Problem requirements: Copy the stretch from the line containing "List the labels" through the line containing "00:14, 00:15, 00:16", changing "largest" to "biggest" and leaving everything else as it is.

Records supplied:
------------------------------------------------
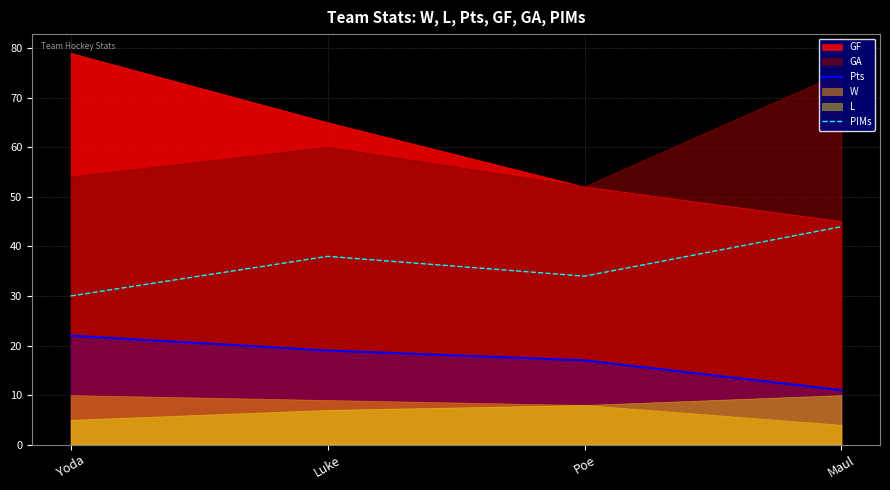

True or false: PIMs and Pts cross at least once.

False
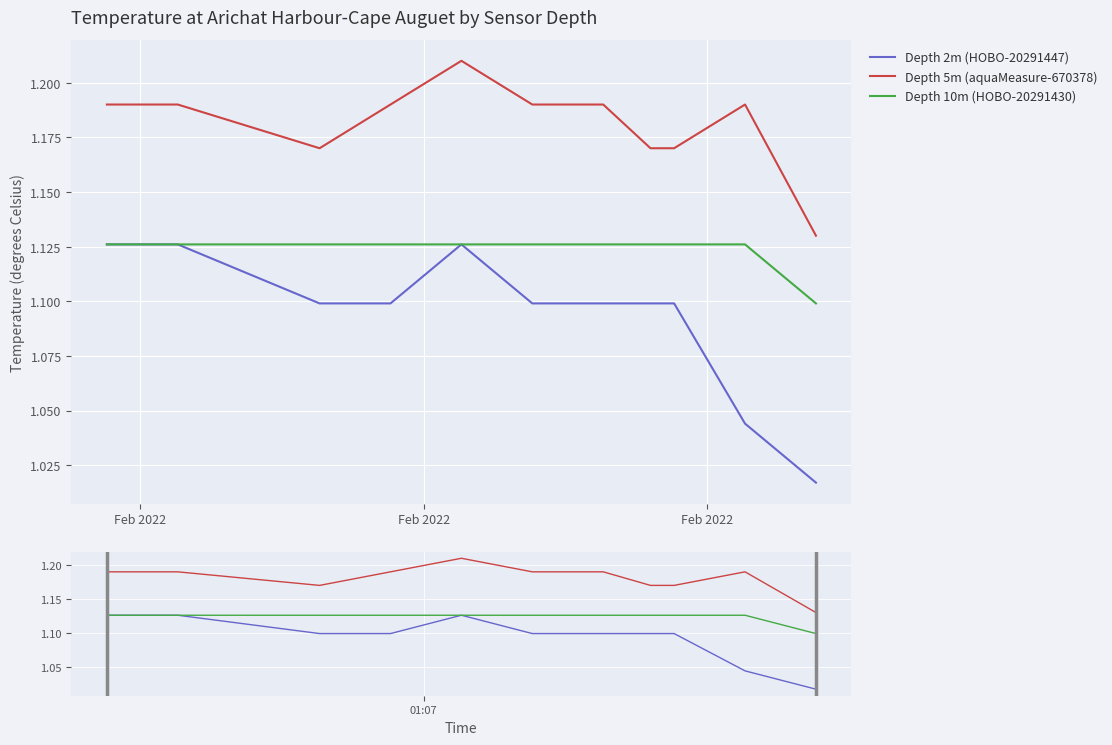

Reading left to right, transcribe all the data shown in this chart.

Depth 2m (HOBO-20291447): 1.1	1.1	1.1	1.1	1.1	1.1	1.1	1.1	1.1	1.0	1.0
Depth 5m (aquaMeasure-670378): 1.2	1.2	1.2	1.2	1.2	1.2	1.2	1.2	1.2	1.2	1.1
Depth 10m (HOBO-20291430): 1.1	1.1	1.1	1.1	1.1	1.1	1.1	1.1	1.1	1.1	1.1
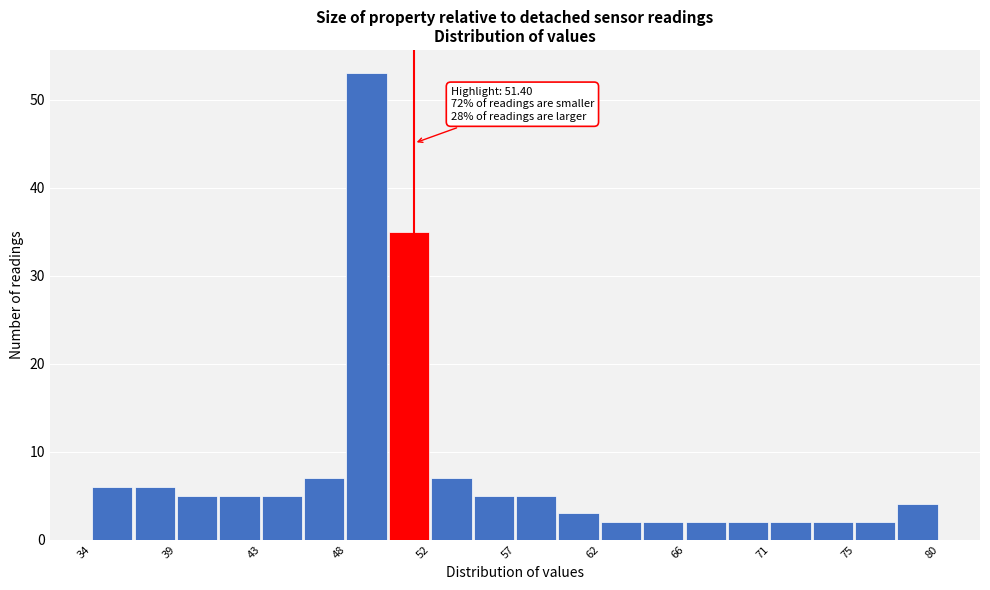

Which range on the x-axis has the tallest bar?

47.5 to 50.0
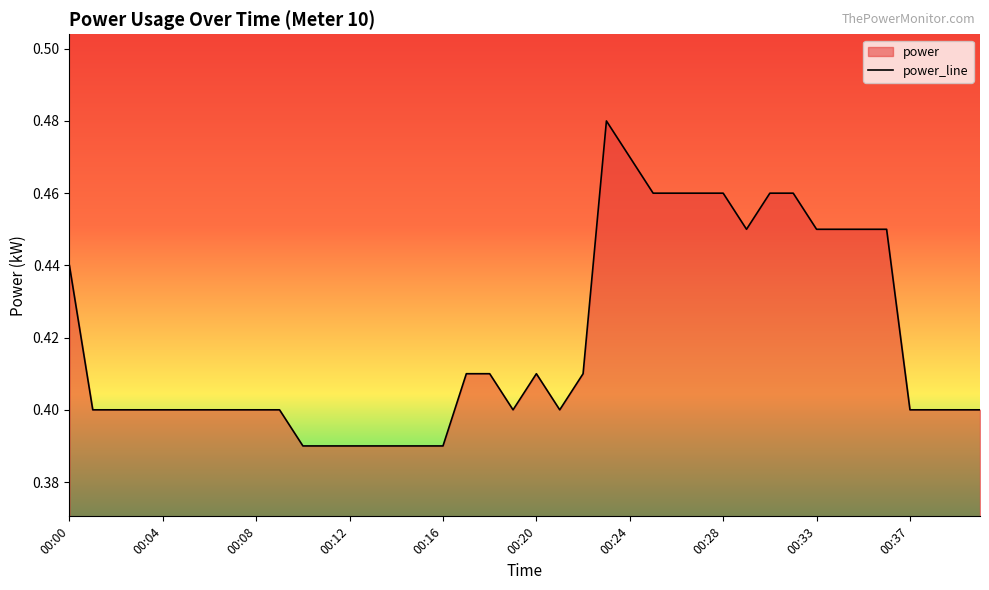

List the labels in order of value, largest first.

00:23, 00:24, 00:25, 00:26, 00:27, 00:28, 00:30, 00:32, 00:29, 00:33, 00:34, 00:35, 00:36, 00:00, 00:17, 00:18, 00:20, 00:22, 00:01, 00:02, 00:03, 00:04, 00:05, 00:06, 00:07, 00:08, 00:09, 00:19, 00:21, 00:37, 00:38, 00:39, 00:40, 00:10, 00:11, 00:12, 00:13, 00:14, 00:15, 00:16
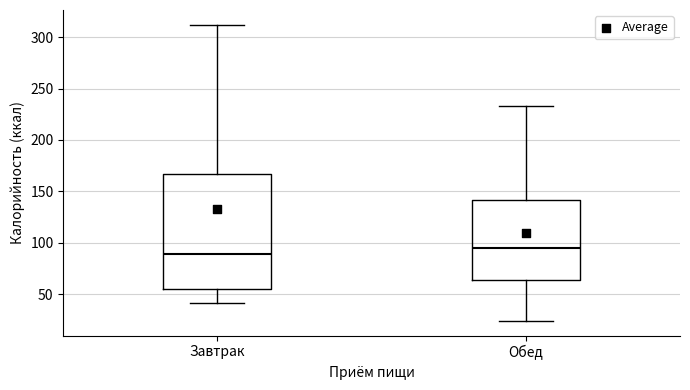

Reading left to right, transcribe this box plot: for each box, give where its median line is, the range the box spans, and where its two whiskers end, as read against the y-axis. The values are not printed on the chart, so give them approximately, as read against the axis.

Завтрак: median 90, box 55 to 165, whiskers 40 to 310
Обед: median 95, box 65 to 140, whiskers 25 to 235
------------------------------------------------
Output for this exercise:
List the labels in order of value, biggest first.

00:23, 00:24, 00:25, 00:26, 00:27, 00:28, 00:30, 00:32, 00:29, 00:33, 00:34, 00:35, 00:36, 00:00, 00:17, 00:18, 00:20, 00:22, 00:01, 00:02, 00:03, 00:04, 00:05, 00:06, 00:07, 00:08, 00:09, 00:19, 00:21, 00:37, 00:38, 00:39, 00:40, 00:10, 00:11, 00:12, 00:13, 00:14, 00:15, 00:16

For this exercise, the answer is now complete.